Figure 1: Pseudogravity magnetic image. Data within EL 03 and EL 04 displayed. The ‘close-up’ image on the right highlights the magnetic anomalies well. A red response indicates a stronger magnetic signal. The general outline of the large magnetic complex is indicated; and the elevated responses around the ‘rim’ of the complex is highlighted well. Prospects have been annotated.
A good image of the magnetic response within EL 03 and EL04 is presented in Figure 1. The pseudogravity filter involves both pole reduction and vertical integration; which can be thought of as effectively shifting anomalies over their sources and removing the dipolar response of the field [assuming induced magnetization]. The result is a smoothed and simplified version of the magnetic response over the area. The large circular magnetic complex is well highlighted, with the strongest response on the rim of the complex at Melilup.
Figure 2: Combined residual magnetic image. Data within EL 03 and EL 04 displayed. The ‘close-up’ image on the right highlights the magnetic anomalies well. White in the image reflects a strong magnetic response in all residuals – shallow, intermediate and deep; indicating a higher likelihood at that location of depth extensive sources [ie, not just a shallow response]. The general outline of the large magnetic complex is indicated. Prospects have been annotated.
Two more useful magnetic images are presented in Figures 2 & 3; and the radiometric response in Figures 4 & 5.
Figure 3: Radial symmetry [intrusion detection] magnetic image. Data within EL 03 and EL 04 displayed. This filter highlights positive magnetic anomalies that are both radially symmetric and exhibit a strong amplitude. The minimum radius = 800m, which corresponds to a diameter range of 1.6km to 3.2km. The elevated discrete responses around the rim of the main magnetic complex are well highlighted using this filter.
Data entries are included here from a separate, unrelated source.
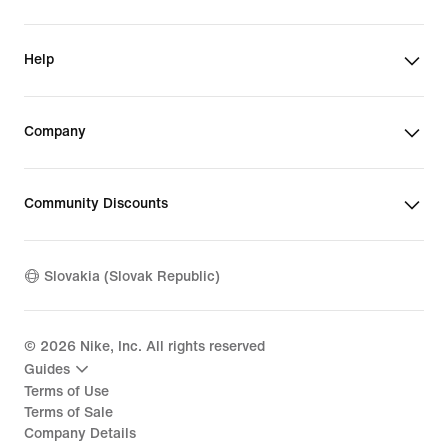
Help
Company
Community Discounts
Slovakia (Slovak Republic)
©
2026
Nike, Inc. All rights reserved
Guides
Terms of Use
Terms of Sale
Company Details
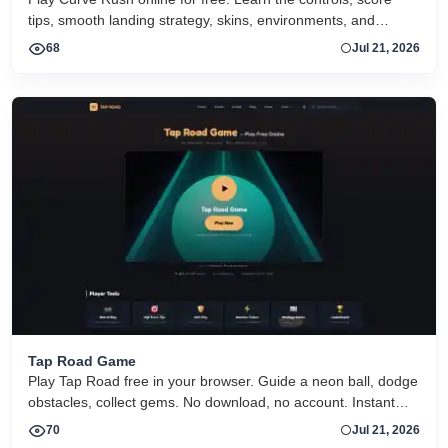
tips, smooth landing strategy, skins, environments, and
related Curve Rush versions in one fast game page.
68
Jul 21, 2026
Tap Road Game
Play Tap Road free in your browser. Guide a neon ball, dodge
obstacles, collect gems. No download, no account. Instant
HTML5 play on desktop and mobile.
70
Jul 21, 2026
Figure 4: Residual Potassium image. Data within EL 03 and EL 04 displayed. The radiometric data was difficult to level, so a broad residual has been applied to the data grid improving the delineation of discrete anomalies. The ‘close-up’ image on the right highlights the zones of elevated Potassium well. The black polygons outline the most anomalous responses; mostly around the rim of the large magnetic complex [which could be multiple features with rims].
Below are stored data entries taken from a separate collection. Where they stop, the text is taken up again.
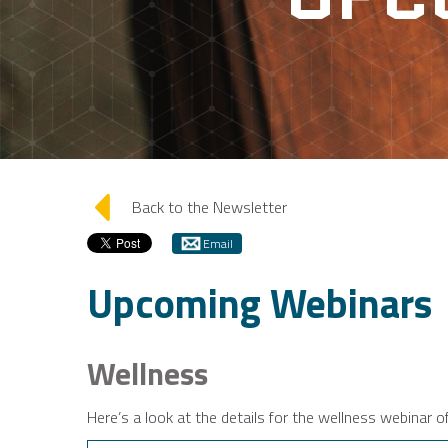
arrow_left
Back to the Newsletter
Email
Upcoming Webinars
Wellness
Here’s a look at the details for the wellness webinar o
Figure 5: Ternary radiometric image, where Potassium = Red, Thorium = Green and Uranium = Blue [standard combination]. The residual element grids were used in the ternary display [residual 200-1km]. Unfortunately the data are not of a quality high enough to manipulate the element ratios or generate useful radioelement ratio ternary images. This standard ternary image does however, highlight the anomalous radiometric zones well. It is the elevated Potassium polygons that have been overlain on the ‘close-up’ image on the right.
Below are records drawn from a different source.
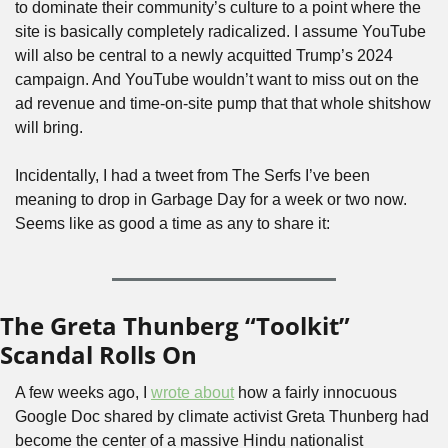
to dominate their community’s culture to a point where the 
site is basically completely radicalized. I assume YouTube 
will also be central to a newly acquitted Trump’s 2024 
campaign. And YouTube wouldn’t want to miss out on the 
ad revenue and time-on-site pump that that whole shitshow 
will bring.
Incidentally, I had a tweet from The Serfs I’ve been 
meaning to drop in Garbage Day for a week or two now. 
Seems like as good a time as any to share it:
The Greta Thunberg “Toolkit” 
Scandal Rolls On
A few weeks ago, I 
wrote about
 how a fairly innocuous 
Google Doc shared by climate activist Greta Thunberg had 
become the center of a massive Hindu nationalist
The Potassium and ternary radiometric images shown in Figures 4 and 5 respectively are useful for highlighting anomalism. There is a reasonable spatial correlation between discrete elevated magnetic and radiometric anomalies. This observation was combined with an analysis of the SRTM 30m topography data [subtle circular to elliptical depressions specifically] to carry out preliminary targeting runs to identify locations where favourable magnetic, radiometric and topographic responses coincide. Being highly aware of the variable magnetic response of porphyry systems and the limitations of the data by virtue of its vintage; a set of target areas were defined for ground follow-up. The results are presented in Figure 6.
Figure 6: Geophysical target zones. The geophysical and remote sensing data were used to generate exploration target zones. The porphyry Cu-Au model of Koschke  was used. Specifically, the following layers were combined: MAGNETIC radially symmetric highs, RADIOMETRIC potassium highs, TOPOGRAPHY radially symmetric lows. Targets were categorized into one of three priority classes, with priority-1 being the highest priority targets.